Parmi les histoires les plus substantielles et distinctives figure Photosqui suit la vie d'une femme de plus en plus aliénée après un branchement avec un ami. Bien que le récit commence apparemment comme une histoire didactique de sexting et de possession érotique, elle mène quelque part à la fois moins attendu et plus familière: sa vie devient dominée par ce rendez-vous d'une manière qui est aidée et encouragée par la technologie qui l'entoure.

Elle mène les chats enregistrés et les «souvenirs» de sa bibliothèque de photos, elle «sait que l'algorithme montrera (son amie) tout ce qu'elle publie», elle ne devient que légèrement plus misérable qu'une personne standard enregistrant huit heures par jour de temps d'écran.

En tant que collection, Rejet Tente de la réduction de ces histoires disparates, avec les mêmes comptes de médias sociaux et forums sur différentes vies et chronologies. Le plus convaincant à travers la ligne est le courant sous-jacent omniprésent de la solitude et du mécontentement que ces personnages partagent parce qu'ils ont tous été câblés par les mêmes algorithmes – des algorithmes qui dicte également la vie d'une femme thaïo-américaine à Massachussetts, un homme blanc à New York, et un adolescent à Tiktok à Sydney.

Il s'agit donc d'un soulagement que Tulathimutte montre tellement de joie et de compétence en écrivant exactement à quel point la vie en ligne est lugubre.

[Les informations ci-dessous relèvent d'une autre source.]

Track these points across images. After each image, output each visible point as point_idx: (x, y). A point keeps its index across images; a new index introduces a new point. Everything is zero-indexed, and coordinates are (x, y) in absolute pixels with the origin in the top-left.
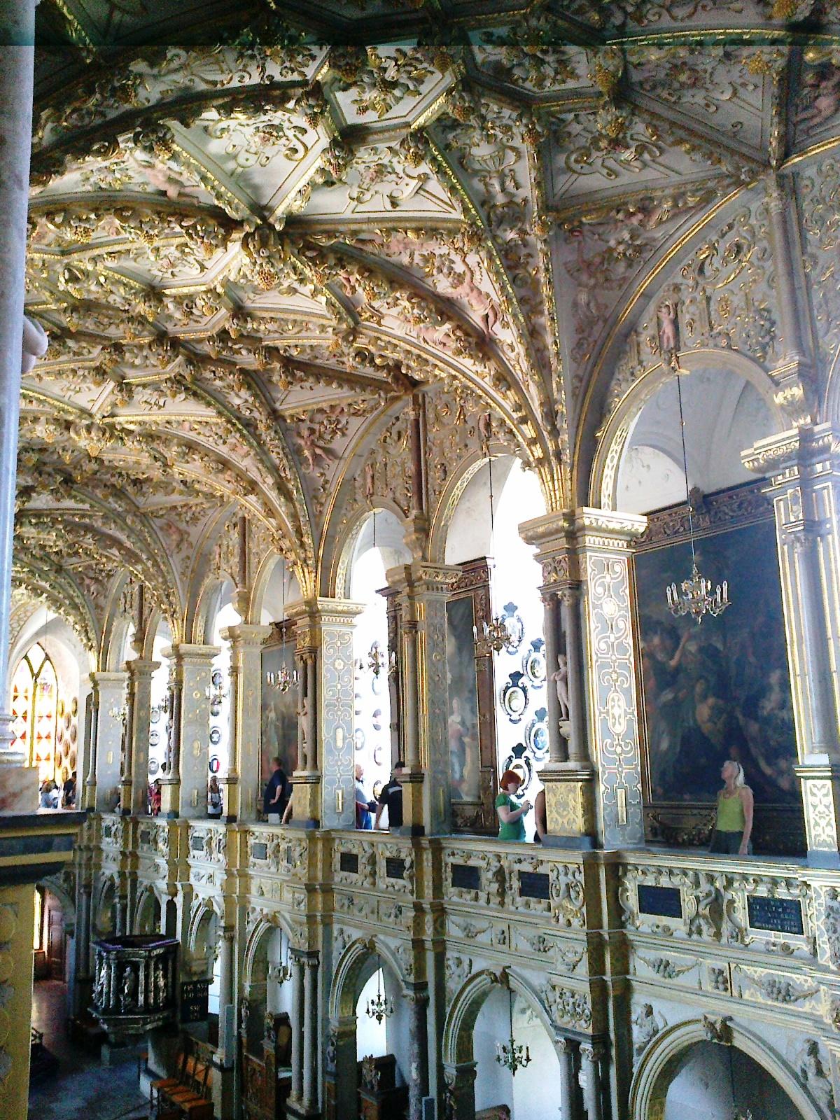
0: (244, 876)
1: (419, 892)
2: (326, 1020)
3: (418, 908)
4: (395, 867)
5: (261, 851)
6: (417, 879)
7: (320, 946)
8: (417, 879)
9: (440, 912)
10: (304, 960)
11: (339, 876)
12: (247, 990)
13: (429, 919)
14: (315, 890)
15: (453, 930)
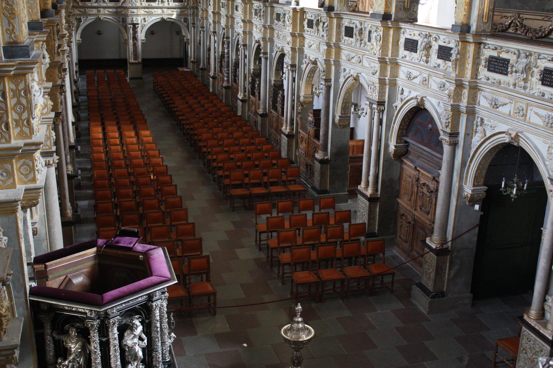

Une photo d'un ex-petit ami montre un homme «épouvantneusement buff, avec une mâchoire Thanos, une coupe de César immaculée». Une femme désespérée «serre la tête comme Psyduck». Quelqu'un seul dans son appartement réfléchit que «(p) abonnements Odast est une mesure numérique de la solitude». Quelqu'un d'autre aime «le consolement de ses consoles et le contentement du contenu».

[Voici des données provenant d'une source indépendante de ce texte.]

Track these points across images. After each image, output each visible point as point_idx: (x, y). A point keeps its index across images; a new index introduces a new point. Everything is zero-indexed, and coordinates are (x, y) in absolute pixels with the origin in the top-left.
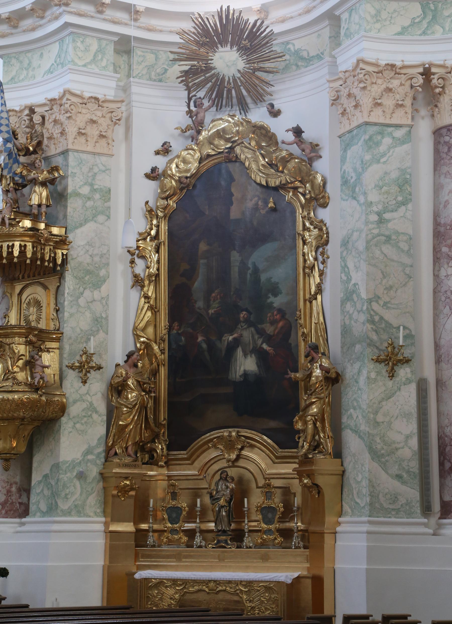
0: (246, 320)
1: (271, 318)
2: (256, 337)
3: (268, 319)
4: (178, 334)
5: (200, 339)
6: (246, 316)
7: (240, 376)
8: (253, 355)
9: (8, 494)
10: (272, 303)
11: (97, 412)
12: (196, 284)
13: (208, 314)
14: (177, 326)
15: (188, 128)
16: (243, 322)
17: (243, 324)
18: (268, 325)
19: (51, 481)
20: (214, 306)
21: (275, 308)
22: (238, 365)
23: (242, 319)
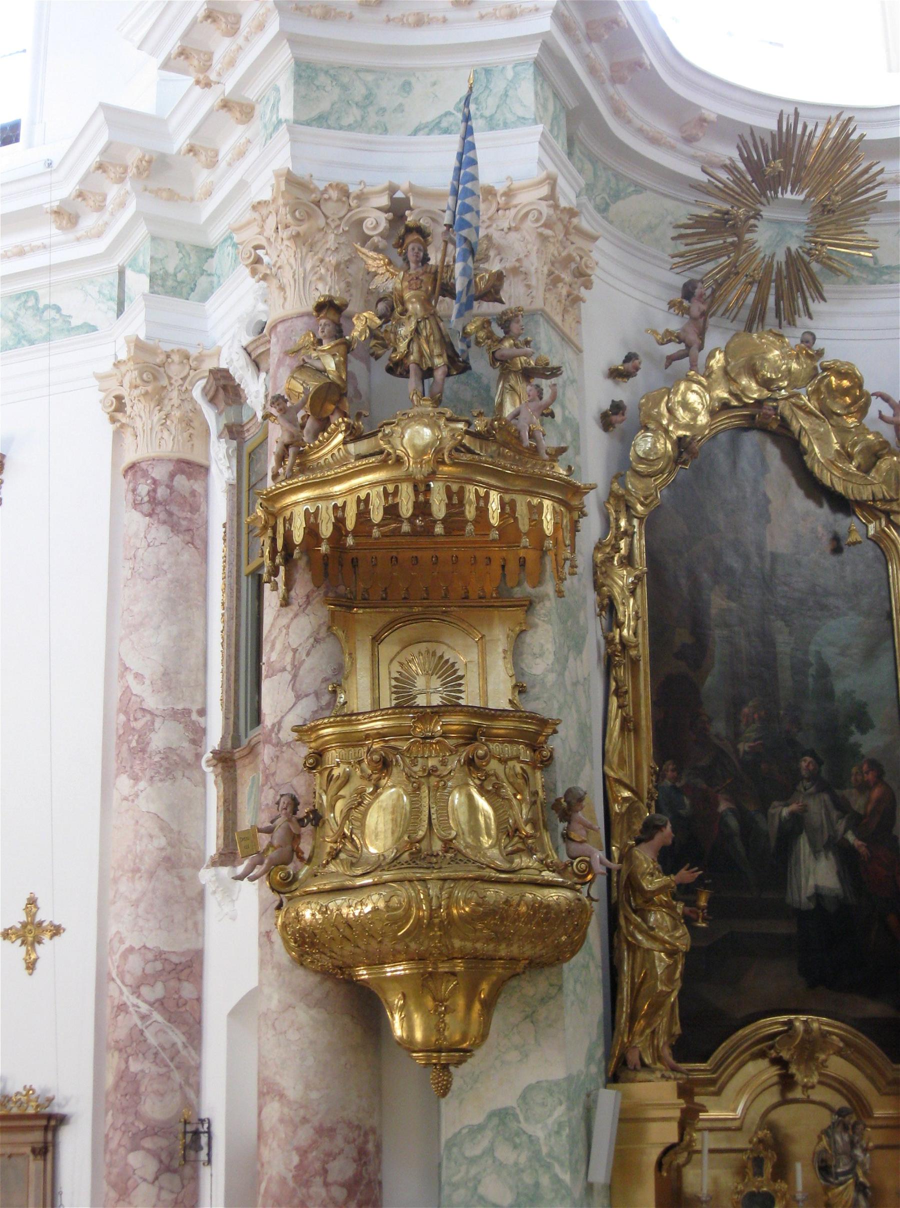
0: (814, 777)
1: (859, 778)
2: (835, 814)
3: (853, 778)
4: (674, 787)
5: (723, 806)
6: (811, 767)
7: (809, 898)
8: (831, 855)
9: (360, 1159)
10: (857, 745)
11: (593, 958)
12: (710, 681)
13: (737, 751)
14: (673, 771)
15: (668, 337)
16: (808, 779)
17: (808, 784)
18: (854, 791)
19: (524, 1125)
20: (748, 735)
21: (863, 756)
22: (803, 872)
23: (804, 773)
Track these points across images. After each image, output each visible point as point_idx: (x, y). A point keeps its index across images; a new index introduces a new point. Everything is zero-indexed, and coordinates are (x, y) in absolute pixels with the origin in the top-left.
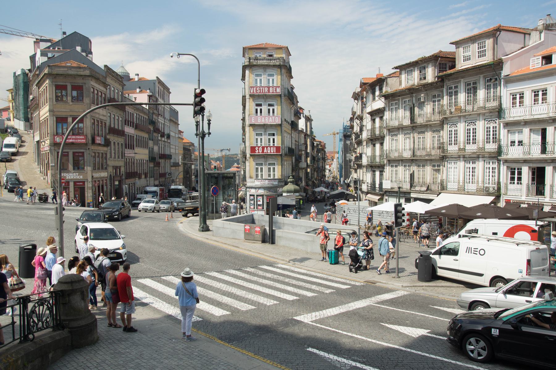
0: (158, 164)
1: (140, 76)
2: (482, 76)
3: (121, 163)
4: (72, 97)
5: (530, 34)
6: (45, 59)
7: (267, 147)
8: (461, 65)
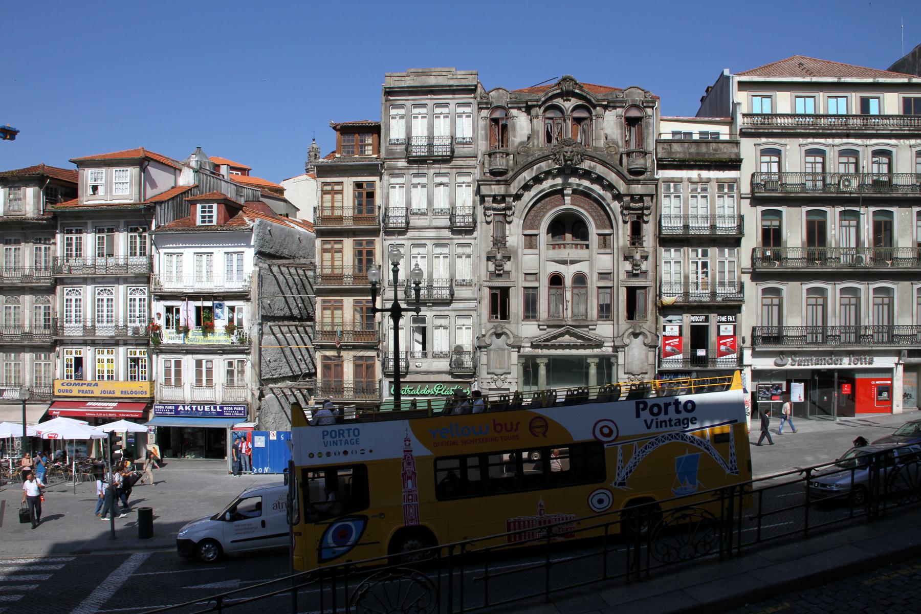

Même lorsque la vie des personnages devient atrocement triste ou extrêmement explicite – et ils réalisent très souvent les deux – Rejet Comprend certaines des écrits les plus obscènes et sombres de ce côté de l'édition traditionnelle – TulathimuTute fournit une telle observation aiguë du monde et maintient un tel brio en le représentant, qu'il assure une réconfort implicite au lecteur: ils ne sont pas engagés dans l'équivalent littéraire de l'adhérence.

Dans un monde d'écrans lumineux et de dopamine non réglementée, c'est plus qu'un peu de confort.